> **AIM OF THE TASK**:
Write out again, word for word, the text read from each of the entries below, leaving out the pictures.
━━ GIVEN INFORMATION
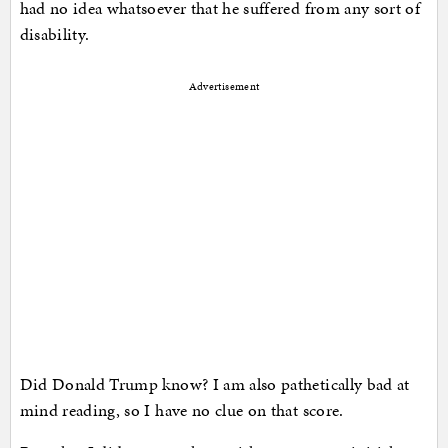
had no idea whatsoever that he suffered from any sort of
disability.
Advertisement
Did Donald Trump know? I am also pathetically bad at
mind reading, so I have no clue on that score.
━━━━
> **OUTPUT BELOW**:
had no idea whatsoever that he suffered from any sort of
disability.
Advertisement
Did Donald Trump know? I am also pathetically bad at
mind reading, so I have no clue on that score.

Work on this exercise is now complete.